_What is being asked_. Your output must be the line containing "Rendered at 1500 by 844 pixels." followed by every later line in the entries below, all copied exactly.

_Exercise data_.
········

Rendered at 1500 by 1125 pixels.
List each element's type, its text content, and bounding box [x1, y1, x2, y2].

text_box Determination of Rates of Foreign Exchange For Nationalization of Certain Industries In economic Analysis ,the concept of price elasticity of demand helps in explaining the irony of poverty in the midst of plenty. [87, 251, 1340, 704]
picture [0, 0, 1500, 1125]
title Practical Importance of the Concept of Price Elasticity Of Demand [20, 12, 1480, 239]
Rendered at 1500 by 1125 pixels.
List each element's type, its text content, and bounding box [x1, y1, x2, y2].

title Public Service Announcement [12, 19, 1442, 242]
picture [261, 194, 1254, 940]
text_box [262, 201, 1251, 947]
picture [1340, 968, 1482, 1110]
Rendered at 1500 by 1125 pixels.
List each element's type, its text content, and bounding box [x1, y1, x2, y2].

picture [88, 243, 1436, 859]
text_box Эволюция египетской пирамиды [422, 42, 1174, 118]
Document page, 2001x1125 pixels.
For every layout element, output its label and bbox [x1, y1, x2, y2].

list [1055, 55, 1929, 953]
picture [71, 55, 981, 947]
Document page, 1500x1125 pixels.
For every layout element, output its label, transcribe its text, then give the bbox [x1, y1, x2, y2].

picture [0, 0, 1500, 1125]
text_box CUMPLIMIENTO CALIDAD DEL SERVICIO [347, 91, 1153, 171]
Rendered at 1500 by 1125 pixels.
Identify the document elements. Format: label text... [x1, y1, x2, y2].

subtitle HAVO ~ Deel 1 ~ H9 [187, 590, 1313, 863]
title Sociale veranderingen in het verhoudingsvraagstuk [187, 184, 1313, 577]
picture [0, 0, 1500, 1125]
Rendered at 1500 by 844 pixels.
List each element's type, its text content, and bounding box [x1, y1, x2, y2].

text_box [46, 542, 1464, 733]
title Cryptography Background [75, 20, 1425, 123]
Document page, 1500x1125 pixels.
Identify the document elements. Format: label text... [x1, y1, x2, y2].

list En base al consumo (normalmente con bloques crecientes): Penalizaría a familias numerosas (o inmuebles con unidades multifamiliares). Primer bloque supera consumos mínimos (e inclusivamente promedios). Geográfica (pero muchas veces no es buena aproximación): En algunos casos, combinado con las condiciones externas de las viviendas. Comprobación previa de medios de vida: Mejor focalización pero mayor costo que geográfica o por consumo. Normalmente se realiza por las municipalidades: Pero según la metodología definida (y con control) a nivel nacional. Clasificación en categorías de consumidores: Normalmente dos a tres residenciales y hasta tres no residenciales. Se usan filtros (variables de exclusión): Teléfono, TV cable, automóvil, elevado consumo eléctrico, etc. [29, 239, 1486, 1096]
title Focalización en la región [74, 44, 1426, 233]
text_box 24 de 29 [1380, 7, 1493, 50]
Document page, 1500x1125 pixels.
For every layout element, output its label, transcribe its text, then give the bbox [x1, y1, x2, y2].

········

_Solved exercise_.
Rendered at 1500 by 844 pixels.
List each element's type, its text content, and bounding box [x1, y1, x2, y2].

text_box [46, 542, 1464, 733]
title Cryptography Background [75, 20, 1425, 123]
Document page, 1500x1125 pixels.
Identify the document elements. Format: label text... [x1, y1, x2, y2].

list En base al consumo (normalmente con bloques crecientes): Penalizaría a familias numerosas (o inmuebles con unidades multifamiliares). Primer bloque supera consumos mínimos (e inclusivamente promedios). Geográfica (pero muchas veces no es buena aproximación): En algunos casos, combinado con las condiciones externas de las viviendas. Comprobación previa de medios de vida: Mejor focalización pero mayor costo que geográfica o por consumo. Normalmente se realiza por las municipalidades: Pero según la metodología definida (y con control) a nivel nacional. Clasificación en categorías de consumidores: Normalmente dos a tres residenciales y hasta tres no residenciales. Se usan filtros (variables de exclusión): Teléfono, TV cable, automóvil, elevado consumo eléctrico, etc. [29, 239, 1486, 1096]
title Focalización en la región [74, 44, 1426, 233]
text_box 24 de 29 [1380, 7, 1493, 50]
Document page, 1500x1125 pixels.
For every layout element, output its label, transcribe its text, then give the bbox [x1, y1, x2, y2].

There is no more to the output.